At the Wish of a Fish, J. Patrick Lewis
A lazy Russian simpleton catches a magic fish. What does he do with it? This traditional story is full of fantastic rhymes, metaphorical language, and colorful expressions. If you read just one book from this list, make it this one. I can’t think of a better introduction to the world of Russian folktales.
Annushka Voyage, Edith Tarbescu
In this heartwarming story, two Russian children travel alone across the Atlantic for a chance of a better life in America. What makes this story so touching is that it’s a true story from the author’s family. I love the pen-and-ink, acrylic, and colored pencil illustrations. The first time I read this story, I wept.
Russian Fairy Tales, Alexander Afanasyev
I saved the best one for last. This book is a direct translation of six old Russian fairy tales with the original illustrations by Bilibin, the famous Russian illustrator. What I like about these fairytales is that they aren’t someone’s interpretation of a traditional story, or an attempt to invent a new twist on an old classic. This is a traditional version, as recorded by Russian folklorist Alexander Afanasyev in the 19th century.

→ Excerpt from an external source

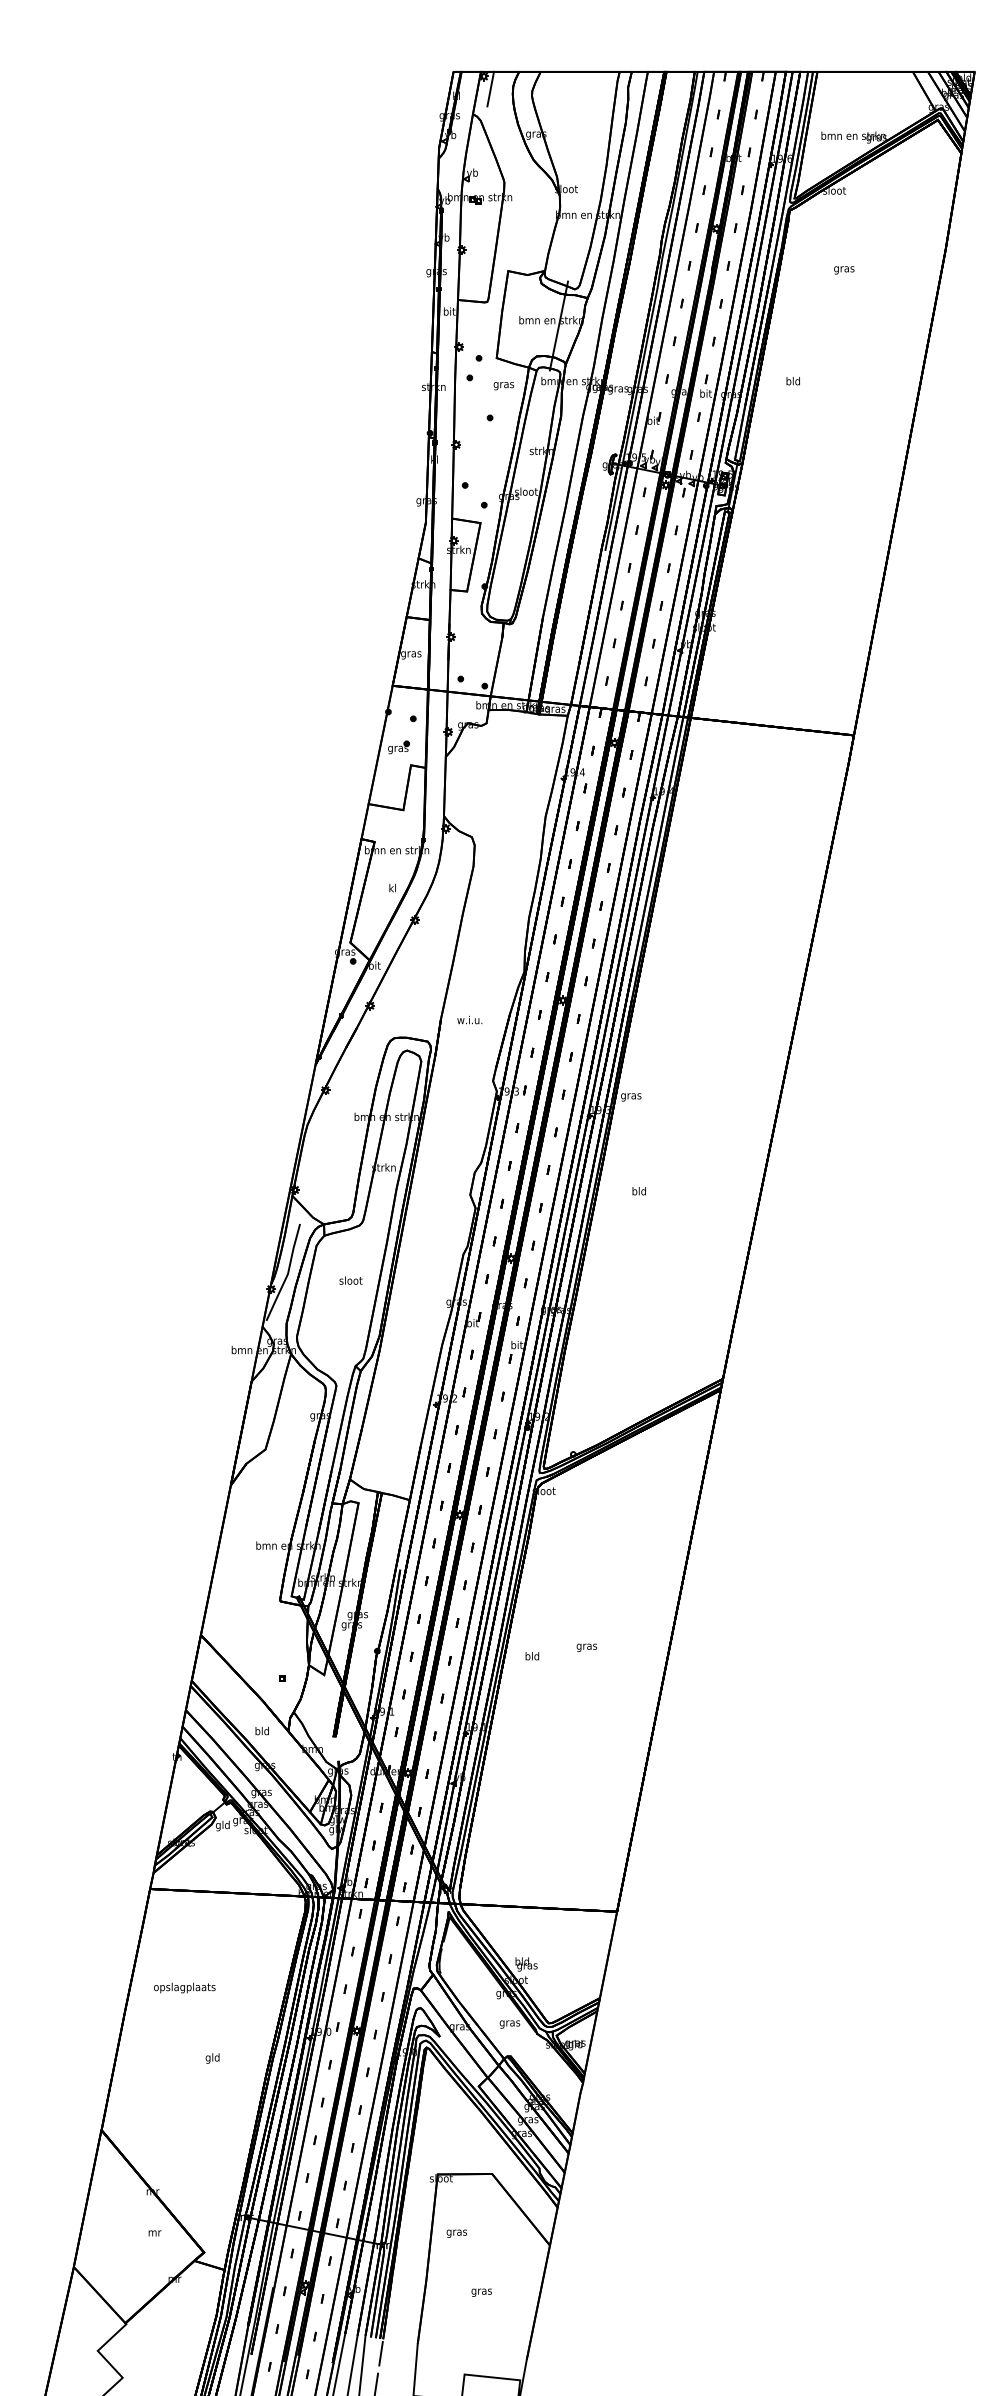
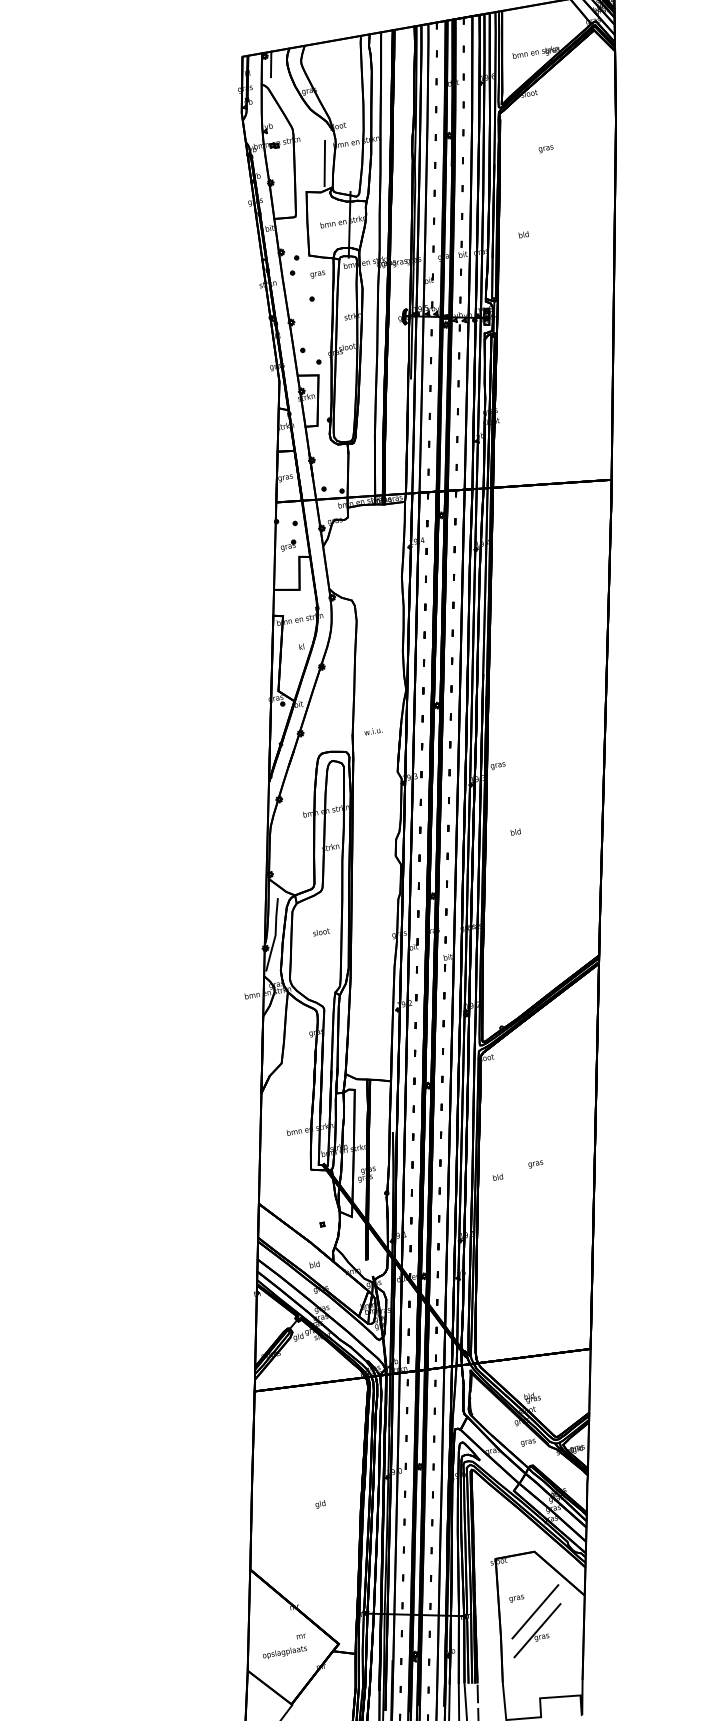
line: (539, 236) -> (324, 163), added
text: (184, 1987) -> (284, 1652), moved
line: (478, 2255) -> (534, 1611), added
line: (476, 2281) -> (536, 1630), added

Afanasyev was the first person to record and study the folk beliefs of peasant Russia. He published a staggering compilation of more than 600 fairytales and did more than anyone to disseminate Russian culture and folk beliefs. Sadly his second masterpiece Popular Russian Legends was banned by the government for its religious undertones (shh, it mentioned Jesus). I’m even more sad to mention that Afanasyev lived in extreme poverty, selling his library of ancient manuscripts and books in order to eat, and died at 45.
What’s your favorite children’s book about Russia? Do you have any recommendations?